● Job
Render every line of the entries below as a Markdown table with two columns, "Index" for the row number and "Text" for the line itself, omitting any blank lines.

(Records for the task Opens)

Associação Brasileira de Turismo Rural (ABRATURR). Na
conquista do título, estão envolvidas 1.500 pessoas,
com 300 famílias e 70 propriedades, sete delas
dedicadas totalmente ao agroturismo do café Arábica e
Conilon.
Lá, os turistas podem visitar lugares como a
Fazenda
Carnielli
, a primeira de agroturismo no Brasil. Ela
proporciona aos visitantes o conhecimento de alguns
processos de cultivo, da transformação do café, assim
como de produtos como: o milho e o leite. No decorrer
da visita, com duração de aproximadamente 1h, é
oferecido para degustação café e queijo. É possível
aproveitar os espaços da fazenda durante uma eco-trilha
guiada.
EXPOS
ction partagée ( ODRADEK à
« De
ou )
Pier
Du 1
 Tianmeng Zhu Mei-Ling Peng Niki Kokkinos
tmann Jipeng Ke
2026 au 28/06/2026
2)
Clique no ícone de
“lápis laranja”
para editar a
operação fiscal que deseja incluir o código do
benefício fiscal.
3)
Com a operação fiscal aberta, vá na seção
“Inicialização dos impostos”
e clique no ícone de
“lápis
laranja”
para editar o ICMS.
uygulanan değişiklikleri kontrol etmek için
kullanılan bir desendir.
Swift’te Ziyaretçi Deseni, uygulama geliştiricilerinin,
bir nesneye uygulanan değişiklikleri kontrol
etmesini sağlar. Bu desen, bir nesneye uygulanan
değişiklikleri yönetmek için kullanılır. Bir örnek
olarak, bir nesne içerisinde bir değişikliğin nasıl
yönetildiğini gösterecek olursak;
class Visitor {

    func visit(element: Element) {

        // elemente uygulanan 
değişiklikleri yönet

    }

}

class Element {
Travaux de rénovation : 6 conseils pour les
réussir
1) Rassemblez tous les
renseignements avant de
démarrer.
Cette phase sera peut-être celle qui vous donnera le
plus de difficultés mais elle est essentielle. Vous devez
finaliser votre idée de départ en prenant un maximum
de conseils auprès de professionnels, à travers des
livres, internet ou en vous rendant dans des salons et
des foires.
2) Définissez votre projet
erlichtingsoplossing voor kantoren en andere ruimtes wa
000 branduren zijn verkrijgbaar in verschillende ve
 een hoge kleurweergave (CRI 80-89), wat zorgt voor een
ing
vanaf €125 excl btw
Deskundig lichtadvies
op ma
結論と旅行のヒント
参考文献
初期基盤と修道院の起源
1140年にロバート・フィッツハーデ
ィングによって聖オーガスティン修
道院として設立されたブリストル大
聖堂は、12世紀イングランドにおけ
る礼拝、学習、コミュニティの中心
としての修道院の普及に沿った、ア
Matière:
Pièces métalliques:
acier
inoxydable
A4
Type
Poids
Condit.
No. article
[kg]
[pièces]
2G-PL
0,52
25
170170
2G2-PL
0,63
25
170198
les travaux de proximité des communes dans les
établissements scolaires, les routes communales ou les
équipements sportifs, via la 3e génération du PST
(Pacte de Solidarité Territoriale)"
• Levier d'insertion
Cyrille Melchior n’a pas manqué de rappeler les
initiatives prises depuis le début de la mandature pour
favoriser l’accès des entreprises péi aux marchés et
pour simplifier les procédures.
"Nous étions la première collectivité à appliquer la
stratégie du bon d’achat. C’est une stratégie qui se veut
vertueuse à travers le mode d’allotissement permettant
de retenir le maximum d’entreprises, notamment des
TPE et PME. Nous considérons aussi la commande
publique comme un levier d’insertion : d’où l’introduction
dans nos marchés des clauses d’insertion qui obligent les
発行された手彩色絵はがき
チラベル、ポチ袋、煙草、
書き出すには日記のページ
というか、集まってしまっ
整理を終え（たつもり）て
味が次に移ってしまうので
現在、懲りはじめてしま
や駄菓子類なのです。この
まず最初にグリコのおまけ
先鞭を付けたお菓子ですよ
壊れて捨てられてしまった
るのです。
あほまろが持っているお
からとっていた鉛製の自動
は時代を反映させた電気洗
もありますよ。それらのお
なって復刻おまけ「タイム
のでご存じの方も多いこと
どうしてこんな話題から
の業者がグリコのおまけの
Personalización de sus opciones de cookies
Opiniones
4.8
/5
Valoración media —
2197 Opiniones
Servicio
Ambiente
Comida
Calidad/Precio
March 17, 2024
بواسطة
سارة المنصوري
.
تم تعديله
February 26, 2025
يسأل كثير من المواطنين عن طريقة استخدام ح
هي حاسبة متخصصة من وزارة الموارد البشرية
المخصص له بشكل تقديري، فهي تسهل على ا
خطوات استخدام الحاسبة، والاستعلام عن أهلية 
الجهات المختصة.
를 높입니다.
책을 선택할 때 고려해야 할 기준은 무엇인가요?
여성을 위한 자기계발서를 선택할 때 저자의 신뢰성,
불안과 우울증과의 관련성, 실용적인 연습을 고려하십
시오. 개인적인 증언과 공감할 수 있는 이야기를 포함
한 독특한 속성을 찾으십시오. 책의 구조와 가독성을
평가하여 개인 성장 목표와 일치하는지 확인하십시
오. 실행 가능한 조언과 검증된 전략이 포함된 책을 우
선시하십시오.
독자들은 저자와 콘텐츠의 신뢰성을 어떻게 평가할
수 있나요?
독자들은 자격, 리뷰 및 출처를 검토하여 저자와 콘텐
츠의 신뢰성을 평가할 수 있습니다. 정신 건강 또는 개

(Records for the task Closes)

● Answer area
| Index | Text |
|---|---|
| 1 | Associação Brasileira de Turismo Rural (ABRATURR). Na |
| 2 | conquista do título, estão envolvidas 1.500 pessoas, |
| 3 | com 300 famílias e 70 propriedades, sete delas |
| 4 | dedicadas totalmente ao agroturismo do café Arábica e |
| 5 | Conilon. |
| 6 | Lá, os turistas podem visitar lugares como a |
| 7 | Fazenda |
| 8 | Carnielli |
| 9 | , a primeira de agroturismo no Brasil. Ela |
| 10 | proporciona aos visitantes o conhecimento de alguns |
| 11 | processos de cultivo, da transformação do café, assim |
| 12 | como de produtos como: o milho e o leite. No decorrer |
| 13 | da visita, com duração de aproximadamente 1h, é |
| 14 | oferecido para degustação café e queijo. É possível |
| 15 | aproveitar os espaços da fazenda durante uma eco-trilha |
| 16 | guiada. |
| 17 | EXPOS |
| 18 | ction partagée ( ODRADEK à |
| 19 | « De |
| 20 | ou ) |
| 21 | Pier |
| 22 | Du 1 |
| 23 |  Tianmeng Zhu Mei-Ling Peng Niki Kokkinos |
| 24 | tmann Jipeng Ke |
| 25 | 2026 au 28/06/2026 |
| 26 | 2) |
| 27 | Clique no ícone de |
| 28 | “lápis laranja” |
| 29 | para editar a |
| 30 | operação fiscal que deseja incluir o código do |
| 31 | benefício fiscal. |
| 32 | 3) |
| 33 | Com a operação fiscal aberta, vá na seção |
| 34 | “Inicialização dos impostos” |
| 35 | e clique no ícone de |
| 36 | “lápis |
| 37 | laranja” |
| 38 | para editar o ICMS. |
| 39 | uygulanan değişiklikleri kontrol etmek için |
| 40 | kullanılan bir desendir. |
| 41 | Swift’te Ziyaretçi Deseni, uygulama geliştiricilerinin, |
| 42 | bir nesneye uygulanan değişiklikleri kontrol |
| 43 | etmesini sağlar. Bu desen, bir nesneye uygulanan |
| 44 | değişiklikleri yönetmek için kullanılır. Bir örnek |
| 45 | olarak, bir nesne içerisinde bir değişikliğin nasıl |
| 46 | yönetildiğini gösterecek olursak; |
| 47 | class Visitor { |
| 48 |     func visit(element: Element) { |
| 49 |         // elemente uygulanan  |
| 50 | değişiklikleri yönet |
| 51 |     } |
| 52 | } |
| 53 | class Element { |
| 54 | Travaux de rénovation : 6 conseils pour les |
| 55 | réussir |
| 56 | 1) Rassemblez tous les |
| 57 | renseignements avant de |
| 58 | démarrer. |
| 59 | Cette phase sera peut-être celle qui vous donnera le |
| 60 | plus de difficultés mais elle est essentielle. Vous devez |
| 61 | finaliser votre idée de départ en prenant un maximum |
| 62 | de conseils auprès de professionnels, à travers des |
| 63 | livres, internet ou en vous rendant dans des salons et |
| 64 | des foires. |
| 65 | 2) Définissez votre projet |
| 66 | erlichtingsoplossing voor kantoren en andere ruimtes wa |
| 67 | 000 branduren zijn verkrijgbaar in verschillende ve |
| 68 |  een hoge kleurweergave (CRI 80-89), wat zorgt voor een |
| 69 | ing |
| 70 | vanaf €125 excl btw |
| 71 | Deskundig lichtadvies |
| 72 | op ma |
| 73 | 結論と旅行のヒント |
| 74 | 参考文献 |
| 75 | 初期基盤と修道院の起源 |
| 76 | 1140年にロバート・フィッツハーデ |
| 77 | ィングによって聖オーガスティン修 |
| 78 | 道院として設立されたブリストル大 |
| 79 | 聖堂は、12世紀イングランドにおけ |
| 80 | る礼拝、学習、コミュニティの中心 |
| 81 | としての修道院の普及に沿った、ア |
| 82 | Matière: |
| 83 | Pièces métalliques: |
| 84 | acier |
| 85 | inoxydable |
| 86 | A4 |
| 87 | Type |
| 88 | Poids |
| 89 | Condit. |
| 90 | No. article |
| 91 | [kg] |
| 92 | [pièces] |
| 93 | 2G-PL |
| 94 | 0,52 |
| 95 | 25 |
| 96 | 170170 |
| 97 | 2G2-PL |
| 98 | 0,63 |
| 99 | 25 |
| 100 | 170198 |
| 101 | les travaux de proximité des communes dans les |
| 102 | établissements scolaires, les routes communales ou les |
| 103 | équipements sportifs, via la 3e génération du PST |
| 104 | (Pacte de Solidarité Territoriale)" |
| 105 | • Levier d'insertion |
| 106 | Cyrille Melchior n’a pas manqué de rappeler les |
| 107 | initiatives prises depuis le début de la mandature pour |
| 108 | favoriser l’accès des entreprises péi aux marchés et |
| 109 | pour simplifier les procédures. |
| 110 | "Nous étions la première collectivité à appliquer la |
| 111 | stratégie du bon d’achat. C’est une stratégie qui se veut |
| 112 | vertueuse à travers le mode d’allotissement permettant |
| 113 | de retenir le maximum d’entreprises, notamment des |
| 114 | TPE et PME. Nous considérons aussi la commande |
| 115 | publique comme un levier d’insertion : d’où l’introduction |
| 116 | dans nos marchés des clauses d’insertion qui obligent les |
| 117 | 発行された手彩色絵はがき |
| 118 | チラベル、ポチ袋、煙草、 |
| 119 | 書き出すには日記のページ |
| 120 | というか、集まってしまっ |
| 121 | 整理を終え（たつもり）て |
| 122 | 味が次に移ってしまうので |
| 123 | 現在、懲りはじめてしま |
| 124 | や駄菓子類なのです。この |
| 125 | まず最初にグリコのおまけ |
| 126 | 先鞭を付けたお菓子ですよ |
| 127 | 壊れて捨てられてしまった |
| 128 | るのです。 |
| 129 | あほまろが持っているお |
| 130 | からとっていた鉛製の自動 |
| 131 | は時代を反映させた電気洗 |
| 132 | もありますよ。それらのお |
| 133 | なって復刻おまけ「タイム |
| 134 | のでご存じの方も多いこと |
| 135 | どうしてこんな話題から |
| 136 | の業者がグリコのおまけの |
| 137 | Personalización de sus opciones de cookies |
| 138 | Opiniones |
| 139 | 4.8 |
| 140 | /5 |
| 141 | Valoración media — |
| 142 | 2197 Opiniones |
| 143 | Servicio |
| 144 | Ambiente |
| 145 | Comida |
| 146 | Calidad/Precio |
| 147 | March 17, 2024 |
| 148 | بواسطة |
| 149 | سارة المنصوري |
| 150 | . |
| 151 | تم تعديله |
| 152 | February 26, 2025 |
| 153 | يسأل كثير من المواطنين عن طريقة استخدام ح |
| 154 | هي حاسبة متخصصة من وزارة الموارد البشرية |
| 155 | المخصص له بشكل تقديري، فهي تسهل على ا |
| 156 | خطوات استخدام الحاسبة، والاستعلام عن أهلية  |
| 157 | الجهات المختصة. |
| 158 | 를 높입니다. |
| 159 | 책을 선택할 때 고려해야 할 기준은 무엇인가요? |
| 160 | 여성을 위한 자기계발서를 선택할 때 저자의 신뢰성, |
| 161 | 불안과 우울증과의 관련성, 실용적인 연습을 고려하십 |
| 162 | 시오. 개인적인 증언과 공감할 수 있는 이야기를 포함 |
| 163 | 한 독특한 속성을 찾으십시오. 책의 구조와 가독성을 |
| 164 | 평가하여 개인 성장 목표와 일치하는지 확인하십시 |
| 165 | 오. 실행 가능한 조언과 검증된 전략이 포함된 책을 우 |
| 166 | 선시하십시오. |
| 167 | 독자들은 저자와 콘텐츠의 신뢰성을 어떻게 평가할 |
| 168 | 수 있나요? |
| 169 | 독자들은 자격, 리뷰 및 출처를 검토하여 저자와 콘텐 |
| 170 | 츠의 신뢰성을 평가할 수 있습니다. 정신 건강 또는 개 |